• [Action item]:
Hunt through the entries for the word "Косово" and copy each line in which it appears.

═════ Input for this task

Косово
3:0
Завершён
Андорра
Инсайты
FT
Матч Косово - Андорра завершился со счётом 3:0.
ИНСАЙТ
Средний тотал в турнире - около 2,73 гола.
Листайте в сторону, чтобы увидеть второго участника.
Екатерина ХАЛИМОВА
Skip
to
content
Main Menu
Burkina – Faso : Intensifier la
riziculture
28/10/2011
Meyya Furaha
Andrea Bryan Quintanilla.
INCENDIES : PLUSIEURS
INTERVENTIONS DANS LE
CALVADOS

══════════
═════ Input for this task

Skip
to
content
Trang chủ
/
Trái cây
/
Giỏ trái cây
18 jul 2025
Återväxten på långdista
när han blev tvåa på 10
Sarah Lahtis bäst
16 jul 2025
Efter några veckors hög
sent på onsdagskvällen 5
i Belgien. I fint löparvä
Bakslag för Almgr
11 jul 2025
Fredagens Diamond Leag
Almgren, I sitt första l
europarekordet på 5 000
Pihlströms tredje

══════════

• [Expected answer]:
Косово
Матч Косово - Андорра завершился со счётом 3:0.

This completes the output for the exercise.